• [PROVIDED ENTRIES]
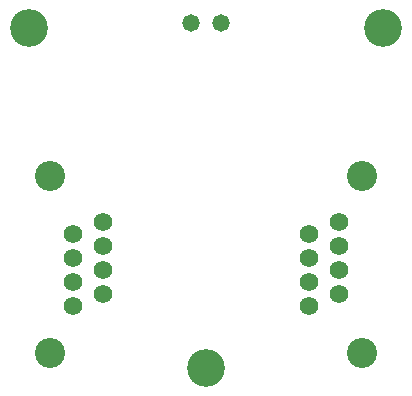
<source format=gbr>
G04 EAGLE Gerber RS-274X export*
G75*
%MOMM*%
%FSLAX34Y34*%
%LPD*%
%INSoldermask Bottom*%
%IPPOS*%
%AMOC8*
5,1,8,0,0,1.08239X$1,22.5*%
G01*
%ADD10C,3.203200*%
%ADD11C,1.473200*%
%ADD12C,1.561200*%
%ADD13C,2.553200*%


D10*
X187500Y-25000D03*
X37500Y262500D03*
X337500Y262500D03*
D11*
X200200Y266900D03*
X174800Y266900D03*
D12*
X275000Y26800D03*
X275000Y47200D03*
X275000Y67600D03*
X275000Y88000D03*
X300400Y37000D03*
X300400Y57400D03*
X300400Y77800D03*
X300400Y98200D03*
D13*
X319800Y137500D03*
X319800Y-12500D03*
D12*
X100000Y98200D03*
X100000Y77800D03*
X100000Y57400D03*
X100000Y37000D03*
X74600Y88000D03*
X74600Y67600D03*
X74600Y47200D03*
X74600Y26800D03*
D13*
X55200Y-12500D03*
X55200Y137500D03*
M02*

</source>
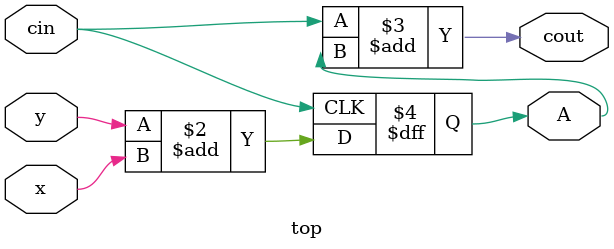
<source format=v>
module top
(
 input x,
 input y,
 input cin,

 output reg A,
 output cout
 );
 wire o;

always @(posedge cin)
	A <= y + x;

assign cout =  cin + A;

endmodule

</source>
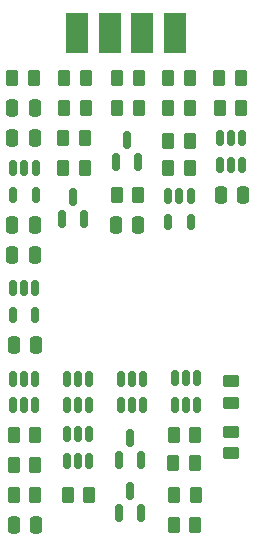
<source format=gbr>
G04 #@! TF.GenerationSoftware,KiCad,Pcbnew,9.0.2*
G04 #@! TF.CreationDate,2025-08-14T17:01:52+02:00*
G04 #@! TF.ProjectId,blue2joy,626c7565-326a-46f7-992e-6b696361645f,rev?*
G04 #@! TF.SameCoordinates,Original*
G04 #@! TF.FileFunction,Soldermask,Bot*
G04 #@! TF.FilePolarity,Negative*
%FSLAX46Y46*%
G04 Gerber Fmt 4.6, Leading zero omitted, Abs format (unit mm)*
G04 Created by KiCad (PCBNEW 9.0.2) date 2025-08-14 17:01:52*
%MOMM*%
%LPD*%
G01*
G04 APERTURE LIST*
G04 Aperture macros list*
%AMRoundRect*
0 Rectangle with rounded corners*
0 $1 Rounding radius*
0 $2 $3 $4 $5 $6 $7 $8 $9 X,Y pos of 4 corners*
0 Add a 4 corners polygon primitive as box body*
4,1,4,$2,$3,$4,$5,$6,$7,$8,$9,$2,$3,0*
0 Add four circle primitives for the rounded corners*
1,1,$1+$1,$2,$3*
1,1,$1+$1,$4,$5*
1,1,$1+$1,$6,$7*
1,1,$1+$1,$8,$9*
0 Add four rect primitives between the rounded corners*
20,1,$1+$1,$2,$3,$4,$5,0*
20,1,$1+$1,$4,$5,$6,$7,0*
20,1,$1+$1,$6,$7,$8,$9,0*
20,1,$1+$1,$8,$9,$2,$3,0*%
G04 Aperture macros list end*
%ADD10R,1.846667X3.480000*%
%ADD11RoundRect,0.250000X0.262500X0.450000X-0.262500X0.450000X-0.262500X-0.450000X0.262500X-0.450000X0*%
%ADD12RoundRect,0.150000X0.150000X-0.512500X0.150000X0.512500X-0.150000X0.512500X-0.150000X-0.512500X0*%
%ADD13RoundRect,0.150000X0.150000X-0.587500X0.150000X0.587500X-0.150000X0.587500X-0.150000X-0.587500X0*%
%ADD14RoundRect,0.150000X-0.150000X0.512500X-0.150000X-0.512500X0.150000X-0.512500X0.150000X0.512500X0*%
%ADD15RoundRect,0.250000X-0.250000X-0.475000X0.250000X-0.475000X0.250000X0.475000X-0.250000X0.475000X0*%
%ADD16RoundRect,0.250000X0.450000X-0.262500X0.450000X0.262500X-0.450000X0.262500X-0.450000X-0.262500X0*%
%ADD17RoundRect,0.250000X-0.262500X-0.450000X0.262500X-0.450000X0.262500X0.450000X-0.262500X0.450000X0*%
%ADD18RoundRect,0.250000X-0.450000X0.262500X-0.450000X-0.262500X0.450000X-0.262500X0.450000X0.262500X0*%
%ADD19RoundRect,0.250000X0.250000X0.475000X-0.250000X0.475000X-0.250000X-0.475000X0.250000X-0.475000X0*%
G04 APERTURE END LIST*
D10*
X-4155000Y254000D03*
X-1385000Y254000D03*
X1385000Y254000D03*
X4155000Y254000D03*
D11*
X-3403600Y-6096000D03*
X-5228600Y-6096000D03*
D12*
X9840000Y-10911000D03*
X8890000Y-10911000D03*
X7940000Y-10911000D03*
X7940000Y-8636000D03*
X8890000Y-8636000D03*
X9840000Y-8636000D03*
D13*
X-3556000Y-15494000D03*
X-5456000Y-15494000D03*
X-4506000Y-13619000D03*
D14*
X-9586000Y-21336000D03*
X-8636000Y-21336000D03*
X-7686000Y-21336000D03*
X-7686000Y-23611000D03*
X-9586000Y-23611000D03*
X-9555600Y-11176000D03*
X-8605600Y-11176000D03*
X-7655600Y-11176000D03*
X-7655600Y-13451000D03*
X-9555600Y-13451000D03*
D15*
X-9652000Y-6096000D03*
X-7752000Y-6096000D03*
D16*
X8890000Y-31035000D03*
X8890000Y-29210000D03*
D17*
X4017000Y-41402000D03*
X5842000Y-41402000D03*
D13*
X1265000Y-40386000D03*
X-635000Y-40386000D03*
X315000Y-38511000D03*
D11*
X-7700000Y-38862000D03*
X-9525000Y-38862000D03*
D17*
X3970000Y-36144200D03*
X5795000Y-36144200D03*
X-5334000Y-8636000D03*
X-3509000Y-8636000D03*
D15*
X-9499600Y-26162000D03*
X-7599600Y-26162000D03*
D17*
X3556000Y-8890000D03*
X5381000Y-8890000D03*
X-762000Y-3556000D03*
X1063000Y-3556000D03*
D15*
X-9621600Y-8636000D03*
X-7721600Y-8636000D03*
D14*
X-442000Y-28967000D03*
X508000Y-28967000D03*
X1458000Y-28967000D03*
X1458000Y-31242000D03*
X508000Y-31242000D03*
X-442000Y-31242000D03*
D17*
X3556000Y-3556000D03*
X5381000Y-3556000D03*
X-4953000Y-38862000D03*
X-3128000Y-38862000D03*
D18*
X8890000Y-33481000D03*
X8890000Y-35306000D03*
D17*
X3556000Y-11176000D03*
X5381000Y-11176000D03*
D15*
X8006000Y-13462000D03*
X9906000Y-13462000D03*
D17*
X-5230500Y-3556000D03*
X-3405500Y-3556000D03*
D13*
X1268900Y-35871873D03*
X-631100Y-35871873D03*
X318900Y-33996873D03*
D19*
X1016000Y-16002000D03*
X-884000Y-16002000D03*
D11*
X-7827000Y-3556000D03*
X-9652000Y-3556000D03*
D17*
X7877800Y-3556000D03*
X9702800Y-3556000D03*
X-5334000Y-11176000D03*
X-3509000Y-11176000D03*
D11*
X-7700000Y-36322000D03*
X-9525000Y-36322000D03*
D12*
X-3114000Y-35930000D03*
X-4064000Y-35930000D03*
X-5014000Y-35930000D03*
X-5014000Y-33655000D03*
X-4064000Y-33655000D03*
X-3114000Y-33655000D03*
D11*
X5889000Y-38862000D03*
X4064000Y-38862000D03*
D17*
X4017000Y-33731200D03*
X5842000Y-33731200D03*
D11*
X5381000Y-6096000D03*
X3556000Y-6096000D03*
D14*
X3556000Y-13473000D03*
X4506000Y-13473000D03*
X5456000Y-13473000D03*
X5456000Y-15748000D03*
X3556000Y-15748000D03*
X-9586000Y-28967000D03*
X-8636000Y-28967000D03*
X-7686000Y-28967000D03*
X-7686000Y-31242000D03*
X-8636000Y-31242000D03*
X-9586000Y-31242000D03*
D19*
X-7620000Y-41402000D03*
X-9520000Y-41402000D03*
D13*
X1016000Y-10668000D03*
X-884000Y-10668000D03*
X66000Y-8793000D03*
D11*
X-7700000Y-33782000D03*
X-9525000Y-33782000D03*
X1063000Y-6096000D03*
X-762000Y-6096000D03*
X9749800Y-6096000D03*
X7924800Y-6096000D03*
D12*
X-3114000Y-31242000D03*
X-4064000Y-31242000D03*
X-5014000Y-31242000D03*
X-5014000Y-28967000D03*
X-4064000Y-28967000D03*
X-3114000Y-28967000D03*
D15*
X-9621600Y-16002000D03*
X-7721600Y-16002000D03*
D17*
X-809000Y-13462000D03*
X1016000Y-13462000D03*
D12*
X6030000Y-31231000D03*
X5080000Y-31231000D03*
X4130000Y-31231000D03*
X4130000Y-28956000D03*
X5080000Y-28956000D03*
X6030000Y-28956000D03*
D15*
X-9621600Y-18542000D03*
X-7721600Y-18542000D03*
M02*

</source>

• [DESCRIPTION OF THE TASK] In the listing above, find the line containing "X-9555600Y-13451000D03*" and the line containing "X-631100Y-35871873D03*", then repeat those two lines and everything between them exactly.

• [OUTPUT FOR THIS TASK]
X-9555600Y-13451000D03*
D15*
X-9652000Y-6096000D03*
X-7752000Y-6096000D03*
D16*
X8890000Y-31035000D03*
X8890000Y-29210000D03*
D17*
X4017000Y-41402000D03*
X5842000Y-41402000D03*
D13*
X1265000Y-40386000D03*
X-635000Y-40386000D03*
X315000Y-38511000D03*
D11*
X-7700000Y-38862000D03*
X-9525000Y-38862000D03*
D17*
X3970000Y-36144200D03*
X5795000Y-36144200D03*
X-5334000Y-8636000D03*
X-3509000Y-8636000D03*
D15*
X-9499600Y-26162000D03*
X-7599600Y-26162000D03*
D17*
X3556000Y-8890000D03*
X5381000Y-8890000D03*
X-762000Y-3556000D03*
X1063000Y-3556000D03*
D15*
X-9621600Y-8636000D03*
X-7721600Y-8636000D03*
D14*
X-442000Y-28967000D03*
X508000Y-28967000D03*
X1458000Y-28967000D03*
X1458000Y-31242000D03*
X508000Y-31242000D03*
X-442000Y-31242000D03*
D17*
X3556000Y-3556000D03*
X5381000Y-3556000D03*
X-4953000Y-38862000D03*
X-3128000Y-38862000D03*
D18*
X8890000Y-33481000D03*
X8890000Y-35306000D03*
D17*
X3556000Y-11176000D03*
X5381000Y-11176000D03*
D15*
X8006000Y-13462000D03*
X9906000Y-13462000D03*
D17*
X-5230500Y-3556000D03*
X-3405500Y-3556000D03*
D13*
X1268900Y-35871873D03*
X-631100Y-35871873D03*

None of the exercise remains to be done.